Musings

Salvaging(?) 151

Given my possession of a full case (~3 gallons) of 151 proof grain alcohol, useless for much of anything but cleaning brushes, I decided to try to salvage it if possible.

Mixing some varnish with pure 151 was the obvious place to start.  I mixed up a pint of the shellac lemon resin as normal for a 190 mix, then let it sit for several days to see if it would go into solution.

It did not.

I next added some 190 to the pseudosolution, estimating that a proportional addition would result in a roughly proportional increase in the proof/solubility parameter.  By that metric I was able to achieve complete solvation around the 170 proof level.  A couple days at that level and I had a container of shellac varnish.

I brushed it onto a sample panel with vaguely successful results.  The first application, in particular, had simply horrible brush-feel, and the result was not promising.

But, with stubborn determination I applied another half dozen coats in a two hour period, and two days later it had fused into something resembling a finish.  It would not have been an acceptable surface for a typical finishing project, but I charged ahead to see what, if anything, could be resultant from taking the exercise to completion.

With the brushed out surface cured for a few days, I scraped it over half of the panel surface, then detailed it with my “go to” step of rubbing it with Liberon 0000 steel wool and paste wax, then buffing the surface after a couple hours.

The end result was not awful.  It doesn’t mean that I’ll be using much 151 proof grain alcohol in varnish making, but its’s good to know that I could use it if I really needed to.

Aiming for Amana

With my final teaching for the year now completed (more about that in a coming post) and the yardwork slowly tapering off, I am very much looking forward to returning to the shop pretty much full-time in the near future.

One of the targeted activities is prepping for Handworks in Amana, Iowa, over the Labor Day weekend.  If you have any interest in handtool woodworking, you would find it sorta like a cross between Woodstock and a San Fransisco open air drug market, but for tools.

Weighing and packaging 2-lb bags of #1 Lemon shellac flour. Ask me the story about this some time.

A tub o’ “gold dust.”

Yesterday while putting away my supplies and workpieces from the Introduction to Historic Woodworking workshop I soon pivoted to packaging up a quantity of my #1 Lemon Shellac flour for resale there.  I’d had a bag on the bench to get some packaged for the workshop, and it was easier just to repackage the rest rather than haul it back downstairs.  I will ask Mrs. Barn to do her thing with melting and casting the beeswax bars, I’ll make another several batches of shellac wax and my Blend 31 bars, my polissoir-maker is working diligently to get me enough inventory for Amana…

Workshop Prep

For the past three weeks I’ve been spending all my available shop time preparing for next week’s Introduction to Historic Woodfinishing workshop over the mountains at Joshua Farnsworth’s Wood and Shop school.  If you have ever traveled to teach a workshop you know how involved it can be to assemble and pack all the requisite supplies and syllabus exercises for each student, all the more complicated since you won’t be “at home” and could go into the next room for anything you forgot to have set out.

Workpieces for a dozen exercises, brushes, resins, waxes, polissoirs, solvents, abrasives, scrapers, rags of a dozen different types, cases of jars, etc,, etc., etc.  I have not counted them precisely but at this point I would guess I am closing in on 20 bins of materials.  Were I so inclined I could create a giant artistic collage in the driveway and crank up Set The Controls For The Heart of The Sun.  Unless you are of a certain vintage that last reference is probably just gibberish.

**Source information**
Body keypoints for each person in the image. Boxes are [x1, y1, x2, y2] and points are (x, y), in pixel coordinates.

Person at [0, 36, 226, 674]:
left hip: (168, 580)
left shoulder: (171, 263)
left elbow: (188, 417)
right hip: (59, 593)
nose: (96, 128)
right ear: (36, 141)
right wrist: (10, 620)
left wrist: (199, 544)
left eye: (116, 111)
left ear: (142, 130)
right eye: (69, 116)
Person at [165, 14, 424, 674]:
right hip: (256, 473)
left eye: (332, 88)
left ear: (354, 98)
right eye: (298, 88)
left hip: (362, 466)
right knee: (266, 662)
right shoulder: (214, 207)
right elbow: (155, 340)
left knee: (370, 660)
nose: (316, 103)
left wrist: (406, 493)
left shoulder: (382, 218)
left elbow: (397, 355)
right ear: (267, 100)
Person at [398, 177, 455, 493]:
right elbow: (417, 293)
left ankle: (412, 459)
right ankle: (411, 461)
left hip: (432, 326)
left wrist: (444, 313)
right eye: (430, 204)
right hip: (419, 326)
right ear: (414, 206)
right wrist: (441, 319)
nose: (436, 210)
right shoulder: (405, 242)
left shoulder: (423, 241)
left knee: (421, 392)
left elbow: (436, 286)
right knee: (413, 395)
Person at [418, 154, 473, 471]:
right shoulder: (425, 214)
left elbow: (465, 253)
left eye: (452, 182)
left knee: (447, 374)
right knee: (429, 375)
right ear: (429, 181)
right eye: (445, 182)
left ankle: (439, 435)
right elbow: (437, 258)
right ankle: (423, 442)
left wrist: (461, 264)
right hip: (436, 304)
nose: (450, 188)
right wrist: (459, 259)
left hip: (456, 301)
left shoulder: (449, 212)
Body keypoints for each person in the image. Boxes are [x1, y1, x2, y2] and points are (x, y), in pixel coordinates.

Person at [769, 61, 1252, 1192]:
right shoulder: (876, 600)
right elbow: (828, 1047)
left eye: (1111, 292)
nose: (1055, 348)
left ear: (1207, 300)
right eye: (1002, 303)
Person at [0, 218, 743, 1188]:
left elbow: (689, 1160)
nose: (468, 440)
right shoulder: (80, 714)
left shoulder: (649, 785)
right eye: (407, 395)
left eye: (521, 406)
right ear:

**Actions to take**
1. In the woodfinishing blog, at about what proof level did the shellac lemon resin fully dissolve?
2. Please repeat the woodfinishing blog word for word from "It did not." to "of shellac varnish.".
3. Write the next part of the woodfinishing blog, starting right after its final sentence.
The items play no part in this work.

**Results in order**
1. Around 170 proof.

2.
It did not.

I next added some 190 to the pseudosolution, estimating that a proportional addition would result in a roughly proportional increase in the proof/solubility parameter.  By that metric I was able to achieve complete solvation around the 170 proof level.  A couple days at that level and I had a container of shellac varnish.

3.
While I have made headway in my battles to find acceptable and affordable plywood to use as exercise workpieces, not great but better (good plywood for class exercises would raise the per-pupil materials cost to well over $200 instead of the ~$75 it is now) so instead this time I grabbed some pieces of mahogany and cherry from my stashes of “pieces too small to really make stuff from” and resawed and planed them so each student could have at least some of each.  Pad polishing on inferior plywood just doesn’t cut it.

Tomorrow after church I will load my pickup to the gunwales and head back into civilization to set up, then begin teaching at 9AM Monday.

I Want These

This is the most astounding demonstration of tortoiseshell welding I’ve ever seen.

Oh, and I want a pair of these spectacles, notwithstanding the cost (gotta be at least a couple grand) or legality (proscribed within the USA).

This one is cool, too.

I see these videos have been around for a while, so apparently the YouTube algorithm is getting to be more on my wavelength.  I’m not sure if that is encouraging or horrifying.

Winston Smith, call your office.

A Milestone of Sorts

Since my first post, 10-1/2 years ago, I’ve managed to create and upload 1,733 offerings to the blogosphere.  For almost all of those entries I have allowed comments to be made by you the readers.   Unfortunately, the robots and well-wishers from around the globe also post comments, mostly about how great the blog is, how great their counterfeit Gucci handbags, watches, sports jerseys, etc., are, and oh by the way, do I want a Russian/Ukranian/ Cambodian/ Malaysian mail-order bride?  Now, I love the people of Russia, Ukraine, Cambodia, and Malaysia as much as the next guy, but…

The number of these heartfelt and generous offers in the aggregate is well in excess of 100,000.  It warms my heart as you can imagine.   Admittedly, I cannot dispositively confirm the content of many/most of these offers because they are in Cyrillic, Arabic, Cambodian, Korean, or Greek alphabets, none of which I read, or in the standard Western alphabet but composed in a language I do not understand.  My filter works pretty well but since a couple of my commenters’ contributions always end up in the Junk/Spam file regardless of how I make the settings, so I always have to scan the Junk/Spam folders to make sure there are no legit comments there.

But my post about grain alcohol garnered several real replies, which brings the total number of honest-to-goodness comments to 800 over the life of Donsbarn.com.

Let the celebration begin!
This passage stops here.